Hillsboro’s canned releases trend toward the classic microbrew style: a blond, a milk stout, an IPA, an Oktoberfest. But that milk stout, Badger Sweat? It has vanilla in there, too, for a very sweet and luxe palate experience, with notes of blueberry and Tootsie Roll. And the Blonde Walks Into a Bar might be the most skillfully crafted blonde ale I’ve had in years, with exactly zero flaws and eminent crushability.
Neenah, 2015
If you’d have told 13-year-old me that the old insurance building I zoomed past on bike rides in downtown Neenah would one day house a cool young brewery sending kegs all the way down to Madison ... well, I probably wouldn’t have cared because I was an aloof teenager. But today, it still blows me away that Lion’s Tail Brewing is finding success creating IPAs and stouts and wild ales under the shadow of the Neenah clock tower.
There’s clearly a good relationship between Lion’s Tail and Mr. Brews, the burger franchise with locations in the Fox Valley as well as Madison. I first encountered the brewery’s signature Juice Cloud hazy IPA at the High Crossing Mr. Brews about a year ago, and just recently went back to that location for a pint of Tropic Slushee — a wildly overfruited kettle sour that’s more like Naked Juice than beer. Adjust your beer purity scale, and enjoy something unexpected from my hometown’s biggest brewery.
Hartland, 2018
The first thing you notice when you walk across the threshold of the Melms Brewing strip mall taproom is that there’s no room there. You have to walk down a flight of steps like you’re strolling into Cheers or something. And indeed, I bet it wouldn’t take many visits for the very friendly staff to know your name.
Melms is a resurrection of a historical beer brand by a distant descendant of one of the brewery’s founders. Melms excels at classical styles like a zingy hefeweizen with light banana flavors and a dry and warming Russian imperial stout cheekily named Collusion? — question mark included. Though Melms’ somewhat liminal brewing location is currently off-site from its taproom, the brewery hopes to be brewing on-site in the near future, and the beer should be even better for it.
Waukesha, 2015
Of the breweries discussed here, Raised Grain probably has the highest profile to date. It’s already expanded once, moving to a larger non-strip mall location. It’s received beer column coverage across the state. And yet, compared to some of its glitzier southeastern Wisconsin compatriots, Raised Grain still feels like it’s flying under the radar.

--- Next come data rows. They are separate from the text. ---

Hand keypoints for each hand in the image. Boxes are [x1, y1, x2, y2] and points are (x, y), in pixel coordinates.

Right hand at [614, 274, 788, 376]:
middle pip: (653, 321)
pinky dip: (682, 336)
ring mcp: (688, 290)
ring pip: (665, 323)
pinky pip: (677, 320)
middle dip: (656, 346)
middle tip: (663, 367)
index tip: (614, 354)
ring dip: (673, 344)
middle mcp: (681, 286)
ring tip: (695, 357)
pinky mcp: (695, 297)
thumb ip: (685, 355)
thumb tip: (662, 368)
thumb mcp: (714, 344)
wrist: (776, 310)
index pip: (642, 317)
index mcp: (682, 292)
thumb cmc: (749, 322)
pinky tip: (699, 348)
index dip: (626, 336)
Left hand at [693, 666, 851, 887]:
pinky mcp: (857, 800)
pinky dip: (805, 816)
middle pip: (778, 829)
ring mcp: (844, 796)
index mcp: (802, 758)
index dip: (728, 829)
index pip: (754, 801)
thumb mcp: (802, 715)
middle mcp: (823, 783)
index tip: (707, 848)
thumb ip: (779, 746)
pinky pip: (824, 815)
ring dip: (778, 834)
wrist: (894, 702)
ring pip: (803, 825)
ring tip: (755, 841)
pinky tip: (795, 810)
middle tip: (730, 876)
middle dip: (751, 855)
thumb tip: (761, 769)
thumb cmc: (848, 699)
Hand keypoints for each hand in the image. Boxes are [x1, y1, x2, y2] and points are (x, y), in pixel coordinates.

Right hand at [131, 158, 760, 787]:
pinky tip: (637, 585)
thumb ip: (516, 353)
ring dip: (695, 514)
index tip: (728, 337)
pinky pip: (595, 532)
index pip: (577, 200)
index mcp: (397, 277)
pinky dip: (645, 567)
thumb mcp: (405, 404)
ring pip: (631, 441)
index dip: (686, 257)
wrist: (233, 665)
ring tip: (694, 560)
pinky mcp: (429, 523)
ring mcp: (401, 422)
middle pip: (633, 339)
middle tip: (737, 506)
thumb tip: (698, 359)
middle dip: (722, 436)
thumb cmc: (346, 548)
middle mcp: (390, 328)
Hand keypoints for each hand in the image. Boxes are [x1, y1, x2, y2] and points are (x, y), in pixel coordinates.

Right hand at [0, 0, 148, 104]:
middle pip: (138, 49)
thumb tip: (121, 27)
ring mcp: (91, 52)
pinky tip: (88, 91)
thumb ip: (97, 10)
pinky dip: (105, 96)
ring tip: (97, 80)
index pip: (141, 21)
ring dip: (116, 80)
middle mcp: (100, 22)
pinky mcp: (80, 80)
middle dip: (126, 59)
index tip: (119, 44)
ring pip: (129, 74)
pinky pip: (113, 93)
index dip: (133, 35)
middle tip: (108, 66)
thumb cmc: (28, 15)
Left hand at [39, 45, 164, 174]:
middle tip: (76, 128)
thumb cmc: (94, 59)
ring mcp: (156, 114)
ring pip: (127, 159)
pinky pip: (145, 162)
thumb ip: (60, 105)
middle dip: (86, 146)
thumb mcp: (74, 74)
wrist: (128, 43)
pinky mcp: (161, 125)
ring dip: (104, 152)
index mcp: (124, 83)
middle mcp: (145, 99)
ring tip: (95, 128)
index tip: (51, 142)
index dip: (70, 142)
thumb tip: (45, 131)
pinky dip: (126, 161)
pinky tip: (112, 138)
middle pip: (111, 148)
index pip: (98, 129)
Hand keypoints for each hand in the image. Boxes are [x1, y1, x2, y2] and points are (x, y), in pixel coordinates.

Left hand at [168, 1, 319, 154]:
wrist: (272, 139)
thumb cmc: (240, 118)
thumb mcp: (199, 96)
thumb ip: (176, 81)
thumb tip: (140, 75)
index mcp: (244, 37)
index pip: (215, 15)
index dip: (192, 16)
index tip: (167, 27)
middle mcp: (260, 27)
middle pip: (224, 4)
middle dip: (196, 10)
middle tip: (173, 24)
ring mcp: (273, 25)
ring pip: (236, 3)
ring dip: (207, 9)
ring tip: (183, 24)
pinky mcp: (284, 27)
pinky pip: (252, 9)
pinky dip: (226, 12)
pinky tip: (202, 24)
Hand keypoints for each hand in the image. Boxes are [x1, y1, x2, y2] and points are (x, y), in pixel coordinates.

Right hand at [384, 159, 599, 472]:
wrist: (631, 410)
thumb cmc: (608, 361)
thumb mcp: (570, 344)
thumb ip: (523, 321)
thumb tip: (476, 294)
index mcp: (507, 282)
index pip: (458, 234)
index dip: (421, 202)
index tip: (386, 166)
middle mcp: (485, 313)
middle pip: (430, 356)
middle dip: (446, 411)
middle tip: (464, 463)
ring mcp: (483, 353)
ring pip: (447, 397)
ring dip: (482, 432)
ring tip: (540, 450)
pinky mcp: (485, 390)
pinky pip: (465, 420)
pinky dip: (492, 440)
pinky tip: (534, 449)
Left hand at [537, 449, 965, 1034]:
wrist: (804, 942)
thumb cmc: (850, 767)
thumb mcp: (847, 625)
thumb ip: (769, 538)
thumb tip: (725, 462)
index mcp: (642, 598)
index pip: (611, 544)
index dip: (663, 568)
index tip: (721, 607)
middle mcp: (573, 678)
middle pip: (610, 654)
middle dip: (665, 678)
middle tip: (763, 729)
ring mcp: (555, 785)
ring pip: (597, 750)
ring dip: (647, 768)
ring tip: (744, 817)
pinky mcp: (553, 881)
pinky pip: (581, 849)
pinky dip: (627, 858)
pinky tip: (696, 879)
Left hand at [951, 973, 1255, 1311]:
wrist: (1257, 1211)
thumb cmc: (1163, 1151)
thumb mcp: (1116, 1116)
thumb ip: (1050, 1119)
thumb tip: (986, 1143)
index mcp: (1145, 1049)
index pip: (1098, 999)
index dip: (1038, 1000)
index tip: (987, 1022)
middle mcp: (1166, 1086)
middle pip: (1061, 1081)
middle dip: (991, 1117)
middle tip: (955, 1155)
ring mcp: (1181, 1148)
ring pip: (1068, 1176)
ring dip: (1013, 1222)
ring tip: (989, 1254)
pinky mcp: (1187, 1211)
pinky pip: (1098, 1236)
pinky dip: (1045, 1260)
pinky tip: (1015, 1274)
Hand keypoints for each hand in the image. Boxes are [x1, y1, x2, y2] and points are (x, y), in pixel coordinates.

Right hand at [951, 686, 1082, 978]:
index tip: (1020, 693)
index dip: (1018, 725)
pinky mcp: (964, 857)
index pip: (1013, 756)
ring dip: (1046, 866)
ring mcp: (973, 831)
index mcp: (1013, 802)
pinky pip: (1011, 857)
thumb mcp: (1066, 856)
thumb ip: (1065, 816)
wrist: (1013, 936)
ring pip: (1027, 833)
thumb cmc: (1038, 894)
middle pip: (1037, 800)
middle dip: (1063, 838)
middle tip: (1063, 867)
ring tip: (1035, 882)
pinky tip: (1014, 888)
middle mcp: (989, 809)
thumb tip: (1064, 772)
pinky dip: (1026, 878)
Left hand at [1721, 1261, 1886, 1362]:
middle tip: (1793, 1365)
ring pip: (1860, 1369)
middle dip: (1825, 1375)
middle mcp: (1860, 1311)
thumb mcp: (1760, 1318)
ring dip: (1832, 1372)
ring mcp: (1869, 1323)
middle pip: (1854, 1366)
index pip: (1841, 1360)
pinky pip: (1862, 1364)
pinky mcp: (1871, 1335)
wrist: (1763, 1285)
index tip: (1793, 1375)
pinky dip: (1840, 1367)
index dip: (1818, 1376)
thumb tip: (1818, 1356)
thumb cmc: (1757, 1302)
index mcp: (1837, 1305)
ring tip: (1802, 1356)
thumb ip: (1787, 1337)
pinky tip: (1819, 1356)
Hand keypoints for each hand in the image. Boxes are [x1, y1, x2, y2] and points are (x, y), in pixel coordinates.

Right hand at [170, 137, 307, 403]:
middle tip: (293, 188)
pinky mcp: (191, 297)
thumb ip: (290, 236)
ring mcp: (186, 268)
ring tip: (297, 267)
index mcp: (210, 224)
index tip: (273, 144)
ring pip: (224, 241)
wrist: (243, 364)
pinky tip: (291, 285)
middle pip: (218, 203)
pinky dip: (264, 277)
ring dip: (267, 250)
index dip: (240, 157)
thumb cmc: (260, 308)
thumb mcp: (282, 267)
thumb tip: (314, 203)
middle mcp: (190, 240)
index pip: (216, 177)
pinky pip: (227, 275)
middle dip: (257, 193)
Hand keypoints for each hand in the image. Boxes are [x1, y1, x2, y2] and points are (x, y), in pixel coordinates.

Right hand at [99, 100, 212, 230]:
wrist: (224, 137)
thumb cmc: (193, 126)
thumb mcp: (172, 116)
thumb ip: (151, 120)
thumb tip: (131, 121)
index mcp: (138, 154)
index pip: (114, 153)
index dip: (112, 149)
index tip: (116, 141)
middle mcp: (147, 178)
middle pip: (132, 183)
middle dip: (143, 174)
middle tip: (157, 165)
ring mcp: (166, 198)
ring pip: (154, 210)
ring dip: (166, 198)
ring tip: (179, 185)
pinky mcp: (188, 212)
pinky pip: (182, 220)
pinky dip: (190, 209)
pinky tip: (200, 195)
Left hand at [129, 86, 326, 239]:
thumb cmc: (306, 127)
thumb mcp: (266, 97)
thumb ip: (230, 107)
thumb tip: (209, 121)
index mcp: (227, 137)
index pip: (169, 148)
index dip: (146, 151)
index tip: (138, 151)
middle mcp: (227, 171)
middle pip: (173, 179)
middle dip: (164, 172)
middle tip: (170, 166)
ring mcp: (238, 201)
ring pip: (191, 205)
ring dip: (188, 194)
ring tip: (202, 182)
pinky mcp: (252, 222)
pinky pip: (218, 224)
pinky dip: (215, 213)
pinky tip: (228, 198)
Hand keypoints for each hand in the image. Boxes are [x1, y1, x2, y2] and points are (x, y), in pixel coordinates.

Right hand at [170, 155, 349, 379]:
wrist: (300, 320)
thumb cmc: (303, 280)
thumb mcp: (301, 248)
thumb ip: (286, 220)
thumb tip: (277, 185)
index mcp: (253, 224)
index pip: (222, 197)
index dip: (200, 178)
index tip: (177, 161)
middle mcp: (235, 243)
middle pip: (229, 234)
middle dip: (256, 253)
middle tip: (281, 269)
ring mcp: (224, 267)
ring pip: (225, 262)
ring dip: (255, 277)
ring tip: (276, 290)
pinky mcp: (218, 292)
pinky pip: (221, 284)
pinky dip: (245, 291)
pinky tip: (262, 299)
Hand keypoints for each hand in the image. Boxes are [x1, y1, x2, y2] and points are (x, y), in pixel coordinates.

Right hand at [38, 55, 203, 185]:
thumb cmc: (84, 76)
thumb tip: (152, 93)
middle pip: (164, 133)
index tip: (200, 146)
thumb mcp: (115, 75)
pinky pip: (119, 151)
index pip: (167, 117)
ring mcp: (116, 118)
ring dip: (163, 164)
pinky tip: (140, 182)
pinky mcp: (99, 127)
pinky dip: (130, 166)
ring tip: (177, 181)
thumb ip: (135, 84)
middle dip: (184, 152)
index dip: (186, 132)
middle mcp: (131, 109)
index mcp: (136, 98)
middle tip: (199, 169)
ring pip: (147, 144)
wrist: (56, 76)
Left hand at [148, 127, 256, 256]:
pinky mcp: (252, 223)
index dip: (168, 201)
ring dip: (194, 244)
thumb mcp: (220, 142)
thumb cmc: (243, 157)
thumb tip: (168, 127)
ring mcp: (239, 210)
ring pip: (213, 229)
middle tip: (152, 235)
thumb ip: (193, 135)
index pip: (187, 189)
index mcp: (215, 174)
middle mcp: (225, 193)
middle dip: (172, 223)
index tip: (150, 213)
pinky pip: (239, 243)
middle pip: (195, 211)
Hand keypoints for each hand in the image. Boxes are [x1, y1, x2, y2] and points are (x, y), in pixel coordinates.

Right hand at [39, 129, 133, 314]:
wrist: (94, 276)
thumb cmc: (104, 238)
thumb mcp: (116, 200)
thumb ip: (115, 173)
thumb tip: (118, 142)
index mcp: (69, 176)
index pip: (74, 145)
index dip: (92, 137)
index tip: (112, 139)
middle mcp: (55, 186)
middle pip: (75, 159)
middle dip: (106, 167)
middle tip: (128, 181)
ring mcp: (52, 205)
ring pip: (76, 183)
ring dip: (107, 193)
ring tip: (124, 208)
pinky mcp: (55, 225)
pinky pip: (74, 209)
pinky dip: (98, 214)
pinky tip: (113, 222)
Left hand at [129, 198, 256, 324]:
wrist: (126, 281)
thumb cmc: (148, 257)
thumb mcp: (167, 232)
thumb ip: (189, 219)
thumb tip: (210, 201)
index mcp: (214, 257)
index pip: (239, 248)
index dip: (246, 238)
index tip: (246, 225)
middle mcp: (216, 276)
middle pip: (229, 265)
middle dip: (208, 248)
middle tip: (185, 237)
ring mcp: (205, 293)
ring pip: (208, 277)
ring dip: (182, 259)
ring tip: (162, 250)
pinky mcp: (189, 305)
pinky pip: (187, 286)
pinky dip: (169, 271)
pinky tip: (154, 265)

Raised Grain’s can design is consistent and understated, which maybe keeps it on the DL compared to the wackadoo packaging from breweries like Pipeworks, Brewing Projekt, and Drekker. Its beers straddle a line between old-school (Doktoberfest, Summer Vice) and new, like its flagship hazy IPA, Naked Threesome, with spicy, bruleed grapefruit notes. But there’s something to be said for a brewery that can brew and package to meet demand, and Raised Grain is getting beer to Madison in prompt fashion.
Vennture Brew Co.
Milwaukee, 2018
Take a cool third wave coffee shop (think Johnson Public House or Bradbury’s) and mash it together with a cool small-scale brewery, and you get Milwaukee’s very cool Vennture Brew Co. All the white walls and blond wood and succulents are firmly in place, with pour-overs and snackable pastries and a killer chai latte. But oh, then you see the tap list, and now we’re really talking about something new.
These aren’t afterthought beers. Peach Apricot Bruv is a Berliner weisse that isn’t fruited to the point that a fork could stand up in it, but is still unquestionably fruity. And as much as I enjoyed the light and drinkable Bashtoberfest festbier, the new coffee version should be even more fun. It’s as appropriate a stylistic hybrid as a coffee shop brewery could possibly brew.